Summary

  • On Wednesday, the chancellor committed to spending increases worth £150bn over three years

  • He pledged nearly £2bn to help schools in England catch up from Covid, £5.9bn to tackle NHS backlogs and £7bn for transport projects

  • But Rishi Sunak's budget is likely to leave middle earners worse off next year, the Institute for Fiscal Studies think tank says

  • Labour accuses the chancellor of failing to tackle the "cost of living crisis" and criticises a tax cut for banks

  • Responding to concerns over price rises, he says he does not have a "magic wand" to make these issues disappear

  • Shadow business secretary Ed Miliband says the Tories have presided over 11 years of wage stagnation, low growth and falling living standards

  • Economic growth is forecast to rise to 6.3% next year - higher than previously predicted - but it will then slow to 1.3% by 2023

  1. Your Questions Answered

    What's in the Budget for pensioners this winter?published at 12:27 British Summer Time 28 October 2021

    Sandie Parkin asks...

    Kevin Peachey
    Personal finance correspondent

    This was a tough Budget for pensioners, owing to the absence of specific policies for them.

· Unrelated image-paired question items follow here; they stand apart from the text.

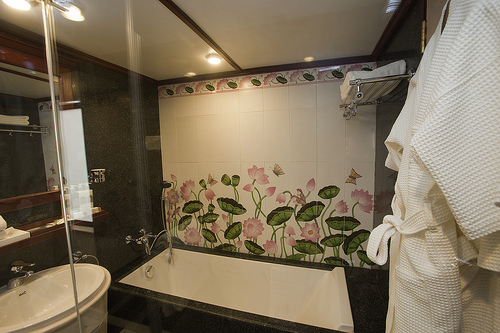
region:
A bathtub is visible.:
[130, 214, 234, 308]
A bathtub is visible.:
[181, 242, 232, 310]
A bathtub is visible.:
[158, 245, 250, 330]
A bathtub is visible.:
[227, 272, 299, 330]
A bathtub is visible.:
[160, 237, 197, 288]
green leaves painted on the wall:
[215, 190, 247, 222]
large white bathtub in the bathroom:
[116, 217, 368, 331]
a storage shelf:
[332, 43, 413, 134]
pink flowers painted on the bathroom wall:
[239, 157, 275, 198]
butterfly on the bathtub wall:
[267, 160, 289, 178]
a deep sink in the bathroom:
[0, 244, 115, 331]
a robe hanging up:
[370, 30, 497, 332]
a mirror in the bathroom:
[2, 59, 77, 237]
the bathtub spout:
[125, 216, 190, 258]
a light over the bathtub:
[196, 47, 232, 75]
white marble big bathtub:
[122, 220, 424, 330]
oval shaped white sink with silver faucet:
[0, 211, 117, 331]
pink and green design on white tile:
[151, 134, 389, 281]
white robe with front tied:
[371, 11, 475, 327]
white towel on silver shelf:
[330, 43, 414, 138]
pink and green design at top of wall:
[154, 66, 421, 102]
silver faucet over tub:
[114, 216, 191, 272]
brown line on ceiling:
[144, 0, 266, 81]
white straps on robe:
[360, 199, 456, 273]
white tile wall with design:
[150, 81, 392, 278]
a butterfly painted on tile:
[337, 166, 362, 187]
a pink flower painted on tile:
[246, 162, 267, 179]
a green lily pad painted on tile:
[322, 214, 362, 232]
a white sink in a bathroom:
[2, 252, 97, 328]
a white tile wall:
[180, 102, 322, 137]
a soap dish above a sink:
[0, 216, 31, 251]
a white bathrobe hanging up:
[362, 0, 494, 325]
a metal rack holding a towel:
[330, 50, 416, 126]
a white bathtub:
[122, 231, 348, 329]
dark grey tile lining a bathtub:
[118, 287, 218, 329]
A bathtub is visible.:
[135, 228, 317, 318]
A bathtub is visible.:
[211, 251, 281, 312]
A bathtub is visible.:
[165, 200, 266, 318]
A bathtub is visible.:
[227, 204, 289, 314]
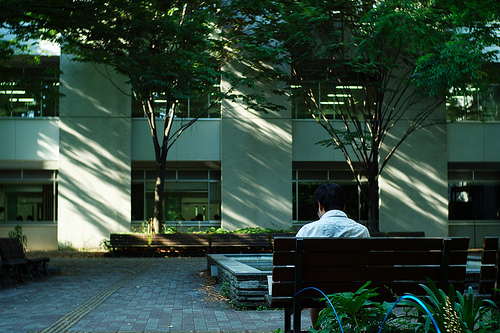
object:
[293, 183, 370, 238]
man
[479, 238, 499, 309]
bench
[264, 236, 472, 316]
bench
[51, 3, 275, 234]
tree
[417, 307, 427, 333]
leg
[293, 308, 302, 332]
leg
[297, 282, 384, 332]
plant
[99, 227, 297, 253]
plant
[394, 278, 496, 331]
plant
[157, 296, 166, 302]
brick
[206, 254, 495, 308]
brown bench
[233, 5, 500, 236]
trees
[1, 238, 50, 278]
bench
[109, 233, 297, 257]
bench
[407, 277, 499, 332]
plants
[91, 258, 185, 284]
ground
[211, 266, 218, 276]
box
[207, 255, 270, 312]
stone wall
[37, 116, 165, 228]
sun above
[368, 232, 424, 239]
bench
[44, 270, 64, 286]
pavement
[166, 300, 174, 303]
brick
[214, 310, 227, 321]
brick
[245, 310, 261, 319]
brick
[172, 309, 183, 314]
brick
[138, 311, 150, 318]
brick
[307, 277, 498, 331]
tropical plants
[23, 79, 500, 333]
foreground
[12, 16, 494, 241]
wall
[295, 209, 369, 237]
shirt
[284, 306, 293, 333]
front leg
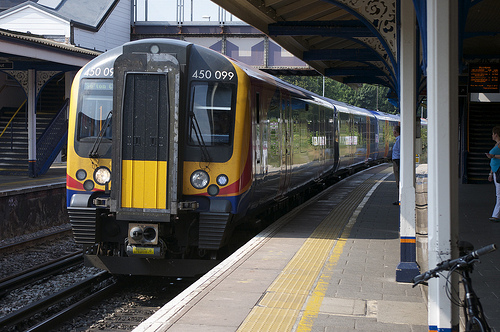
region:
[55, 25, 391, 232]
the train is yellow.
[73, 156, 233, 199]
One light is on.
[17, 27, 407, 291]
One train on a track.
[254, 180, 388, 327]
Yellow stripes on the ground.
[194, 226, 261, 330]
The concrete is grey.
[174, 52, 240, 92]
the train says 450 099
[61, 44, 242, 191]
The window is transparent.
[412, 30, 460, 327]
The pole is white.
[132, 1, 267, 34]
The sky is blue.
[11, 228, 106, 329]
Gravel in between the tracks.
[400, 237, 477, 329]
Handlebars of a bike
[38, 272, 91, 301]
Gravel around train tracks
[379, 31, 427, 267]
Support posts at a train station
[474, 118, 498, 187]
A woman in a blue shirt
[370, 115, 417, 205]
A man waiting at a train station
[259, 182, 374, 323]
Yellow paint on a train platform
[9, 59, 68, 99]
Decorative white latticework with blue trim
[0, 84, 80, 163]
A stairway at a train station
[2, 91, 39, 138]
A yellow center rail on a staircase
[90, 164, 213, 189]
Headlights on the front of a train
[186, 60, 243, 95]
Numbers on train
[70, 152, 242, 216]
2 Large circle lights on front of train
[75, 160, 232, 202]
4 small circle lights on front of train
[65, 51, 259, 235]
Majority color of train is yellow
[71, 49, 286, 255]
3 colors that make up the train is yellow, red and blue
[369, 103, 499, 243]
2 people standing on train station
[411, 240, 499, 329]
Black bike leaning against post in foreground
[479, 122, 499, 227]
Woman is wearing white pants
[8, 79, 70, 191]
Blue stairs on left side of train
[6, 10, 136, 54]
White building on left side of train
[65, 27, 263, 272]
Back view of a train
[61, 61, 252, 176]
Back of the train has two windows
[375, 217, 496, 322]
A bicycle is in the foreground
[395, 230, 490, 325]
The bicycle is all black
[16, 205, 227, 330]
Train is on the train tracks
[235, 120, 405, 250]
Train is casting a shadow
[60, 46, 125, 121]
Sunlight is reflecting off the top of train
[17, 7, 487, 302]
Photo was taken in the daytime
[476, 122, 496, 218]
A person is on the right side of the photo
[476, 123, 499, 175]
The person is wearing a teal colored shirt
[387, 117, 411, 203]
a person at the station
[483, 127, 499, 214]
a person at the station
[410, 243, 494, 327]
s bike is parked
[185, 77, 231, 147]
a glass window on a train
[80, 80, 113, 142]
a glass window on a train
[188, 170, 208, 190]
a light on a train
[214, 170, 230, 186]
a light on a train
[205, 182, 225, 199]
a light on a train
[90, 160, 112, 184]
a light on a train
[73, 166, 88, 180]
a light on a train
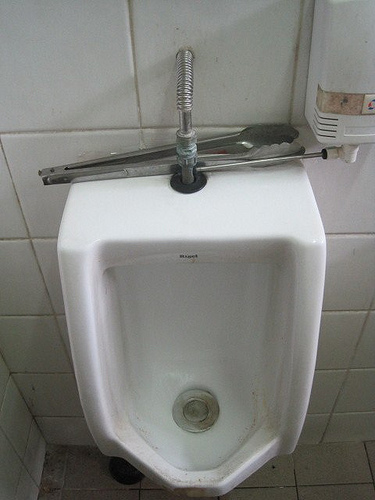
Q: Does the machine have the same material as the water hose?
A: No, the machine is made of plastic and the water hose is made of metal.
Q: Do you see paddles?
A: No, there are no paddles.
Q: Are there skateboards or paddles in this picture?
A: No, there are no paddles or skateboards.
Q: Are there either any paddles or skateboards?
A: No, there are no paddles or skateboards.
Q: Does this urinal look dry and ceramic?
A: Yes, the urinal is dry and ceramic.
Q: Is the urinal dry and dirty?
A: Yes, the urinal is dry and dirty.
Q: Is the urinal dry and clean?
A: No, the urinal is dry but dirty.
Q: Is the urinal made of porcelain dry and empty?
A: Yes, the urinal is dry and empty.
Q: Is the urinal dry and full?
A: No, the urinal is dry but empty.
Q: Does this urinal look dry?
A: Yes, the urinal is dry.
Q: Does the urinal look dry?
A: Yes, the urinal is dry.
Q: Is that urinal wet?
A: No, the urinal is dry.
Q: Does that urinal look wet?
A: No, the urinal is dry.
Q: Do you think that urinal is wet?
A: No, the urinal is dry.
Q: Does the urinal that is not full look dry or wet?
A: The urinal is dry.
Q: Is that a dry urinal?
A: Yes, that is a dry urinal.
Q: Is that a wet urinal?
A: No, that is a dry urinal.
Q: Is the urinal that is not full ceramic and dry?
A: Yes, the urinal is ceramic and dry.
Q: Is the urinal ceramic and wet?
A: No, the urinal is ceramic but dry.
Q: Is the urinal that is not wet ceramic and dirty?
A: Yes, the urinal is ceramic and dirty.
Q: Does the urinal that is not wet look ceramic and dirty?
A: Yes, the urinal is ceramic and dirty.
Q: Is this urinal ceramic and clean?
A: No, the urinal is ceramic but dirty.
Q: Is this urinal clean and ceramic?
A: No, the urinal is ceramic but dirty.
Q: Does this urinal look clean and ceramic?
A: No, the urinal is ceramic but dirty.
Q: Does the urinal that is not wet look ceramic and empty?
A: Yes, the urinal is ceramic and empty.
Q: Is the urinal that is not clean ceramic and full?
A: No, the urinal is ceramic but empty.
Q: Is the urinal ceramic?
A: Yes, the urinal is ceramic.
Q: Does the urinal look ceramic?
A: Yes, the urinal is ceramic.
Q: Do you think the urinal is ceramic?
A: Yes, the urinal is ceramic.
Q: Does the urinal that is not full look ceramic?
A: Yes, the urinal is ceramic.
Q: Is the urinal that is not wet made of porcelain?
A: Yes, the urinal is made of porcelain.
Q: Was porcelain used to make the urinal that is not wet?
A: Yes, the urinal is made of porcelain.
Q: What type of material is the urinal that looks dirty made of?
A: The urinal is made of porcelain.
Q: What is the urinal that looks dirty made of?
A: The urinal is made of porcelain.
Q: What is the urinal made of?
A: The urinal is made of porcelain.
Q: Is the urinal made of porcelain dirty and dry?
A: Yes, the urinal is dirty and dry.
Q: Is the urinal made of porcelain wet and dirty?
A: No, the urinal is dirty but dry.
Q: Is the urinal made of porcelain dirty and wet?
A: No, the urinal is dirty but dry.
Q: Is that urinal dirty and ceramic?
A: Yes, the urinal is dirty and ceramic.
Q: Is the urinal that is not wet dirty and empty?
A: Yes, the urinal is dirty and empty.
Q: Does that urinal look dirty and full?
A: No, the urinal is dirty but empty.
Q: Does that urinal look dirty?
A: Yes, the urinal is dirty.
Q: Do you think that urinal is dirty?
A: Yes, the urinal is dirty.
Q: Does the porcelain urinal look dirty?
A: Yes, the urinal is dirty.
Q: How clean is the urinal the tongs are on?
A: The urinal is dirty.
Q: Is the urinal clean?
A: No, the urinal is dirty.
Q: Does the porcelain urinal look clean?
A: No, the urinal is dirty.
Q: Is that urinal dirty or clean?
A: The urinal is dirty.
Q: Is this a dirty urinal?
A: Yes, this is a dirty urinal.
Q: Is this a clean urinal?
A: No, this is a dirty urinal.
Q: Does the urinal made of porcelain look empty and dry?
A: Yes, the urinal is empty and dry.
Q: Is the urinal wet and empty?
A: No, the urinal is empty but dry.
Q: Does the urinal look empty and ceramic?
A: Yes, the urinal is empty and ceramic.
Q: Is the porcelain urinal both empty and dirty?
A: Yes, the urinal is empty and dirty.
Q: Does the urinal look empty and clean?
A: No, the urinal is empty but dirty.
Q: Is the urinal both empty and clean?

    We already knew that the state pension will go up by 3.1% next April. It would have been much higher had the government not decided to temporarily end its triple-lock promise.

    But with prices predicted to rise at a rate of 4% a year, that becomes a real-terms cut in income. Also, the chancellor chose not to extend current support for low-income pensioners with their energy bills.

  2. Your Questions Answered

    Will the Budget cause mortgage rates to rise?published at 12:15 British Summer Time 28 October 2021

    John Burnie asks...

    Kevin Peachey
    Personal finance correspondent

    Two women pose outside a house with a dogImage source, Getty Images

    Mortgage rates have been very low by historical standards in recent times - and that is partly why there has been such high demand for homes during the pandemic.

    The cost of living (as measured by inflation - the rate at which prices go up) is forecast to rise by 4% next year. Normally, you would expect inflation to be controlled by higher interest rates, which often lead to higher mortgage rates.

    But at the moment, prices are going up for very specific reasons - such as rising energy bills. And ultimately, it is up to the Bank of England - not the chancellor - to decide whether interest rates need to go up.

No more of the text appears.